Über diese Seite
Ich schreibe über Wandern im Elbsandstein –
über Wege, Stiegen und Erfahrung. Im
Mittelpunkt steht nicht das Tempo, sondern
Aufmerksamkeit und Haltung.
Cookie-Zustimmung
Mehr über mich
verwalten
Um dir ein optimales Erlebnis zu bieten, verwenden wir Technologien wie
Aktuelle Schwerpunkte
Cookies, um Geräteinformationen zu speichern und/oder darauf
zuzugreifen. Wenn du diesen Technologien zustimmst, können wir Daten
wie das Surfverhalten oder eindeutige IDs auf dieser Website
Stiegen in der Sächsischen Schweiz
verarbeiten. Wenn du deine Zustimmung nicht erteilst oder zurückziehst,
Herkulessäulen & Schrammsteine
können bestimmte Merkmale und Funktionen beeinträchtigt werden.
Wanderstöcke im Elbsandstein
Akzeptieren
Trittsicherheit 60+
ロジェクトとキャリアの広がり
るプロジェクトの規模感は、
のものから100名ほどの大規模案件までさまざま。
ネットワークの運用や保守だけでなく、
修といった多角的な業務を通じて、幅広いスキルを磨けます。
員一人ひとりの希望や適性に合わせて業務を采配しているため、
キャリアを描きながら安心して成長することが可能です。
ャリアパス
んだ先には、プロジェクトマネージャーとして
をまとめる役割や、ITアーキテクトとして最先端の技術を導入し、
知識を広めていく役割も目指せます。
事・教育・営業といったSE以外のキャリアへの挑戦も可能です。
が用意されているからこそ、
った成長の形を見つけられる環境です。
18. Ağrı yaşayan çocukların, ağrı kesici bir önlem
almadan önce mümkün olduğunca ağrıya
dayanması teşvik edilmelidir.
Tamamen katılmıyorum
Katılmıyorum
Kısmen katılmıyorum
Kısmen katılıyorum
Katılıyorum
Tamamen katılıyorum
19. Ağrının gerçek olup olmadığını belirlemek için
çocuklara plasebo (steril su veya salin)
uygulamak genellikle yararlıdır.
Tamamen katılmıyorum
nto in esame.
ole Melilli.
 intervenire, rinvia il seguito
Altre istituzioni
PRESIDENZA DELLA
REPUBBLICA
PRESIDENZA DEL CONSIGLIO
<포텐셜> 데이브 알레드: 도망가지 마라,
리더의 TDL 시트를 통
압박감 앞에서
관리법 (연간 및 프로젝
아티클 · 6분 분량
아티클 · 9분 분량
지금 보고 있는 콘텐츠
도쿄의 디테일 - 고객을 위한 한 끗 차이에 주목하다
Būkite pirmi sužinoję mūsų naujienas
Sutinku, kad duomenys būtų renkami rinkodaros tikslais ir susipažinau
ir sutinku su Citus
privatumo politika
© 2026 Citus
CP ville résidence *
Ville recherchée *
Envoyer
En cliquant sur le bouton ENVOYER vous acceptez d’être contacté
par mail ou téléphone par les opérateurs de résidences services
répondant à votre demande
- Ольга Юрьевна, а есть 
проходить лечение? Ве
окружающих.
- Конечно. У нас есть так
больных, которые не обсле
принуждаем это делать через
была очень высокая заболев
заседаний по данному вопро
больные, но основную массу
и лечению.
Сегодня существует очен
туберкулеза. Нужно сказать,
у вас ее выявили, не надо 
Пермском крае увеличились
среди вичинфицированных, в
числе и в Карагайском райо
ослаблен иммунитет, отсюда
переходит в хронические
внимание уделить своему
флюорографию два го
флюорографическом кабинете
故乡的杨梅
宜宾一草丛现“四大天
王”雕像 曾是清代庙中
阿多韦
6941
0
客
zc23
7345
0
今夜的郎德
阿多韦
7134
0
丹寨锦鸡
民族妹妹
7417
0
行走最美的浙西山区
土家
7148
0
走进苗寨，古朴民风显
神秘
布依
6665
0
------------------------------------------------
What the task requires
Rewrite the listing from its first line through the line containing "ネットワークの運用や保守だけでなく、", substituting "Elbsandsteingebirge" for every occurrence of "Elbsandstein" and keeping everything else the same.

Written response
Über diese Seite
Ich schreibe über Wandern im Elbsandsteingebirge –
über Wege, Stiegen und Erfahrung. Im
Mittelpunkt steht nicht das Tempo, sondern
Aufmerksamkeit und Haltung.
Cookie-Zustimmung
Mehr über mich
verwalten
Um dir ein optimales Erlebnis zu bieten, verwenden wir Technologien wie
Aktuelle Schwerpunkte
Cookies, um Geräteinformationen zu speichern und/oder darauf
zuzugreifen. Wenn du diesen Technologien zustimmst, können wir Daten
wie das Surfverhalten oder eindeutige IDs auf dieser Website
Stiegen in der Sächsischen Schweiz
verarbeiten. Wenn du deine Zustimmung nicht erteilst oder zurückziehst,
Herkulessäulen & Schrammsteine
können bestimmte Merkmale und Funktionen beeinträchtigt werden.
Wanderstöcke im Elbsandsteingebirge
Akzeptieren
Trittsicherheit 60+
ロジェクトとキャリアの広がり
るプロジェクトの規模感は、
のものから100名ほどの大規模案件までさまざま。
ネットワークの運用や保守だけでなく、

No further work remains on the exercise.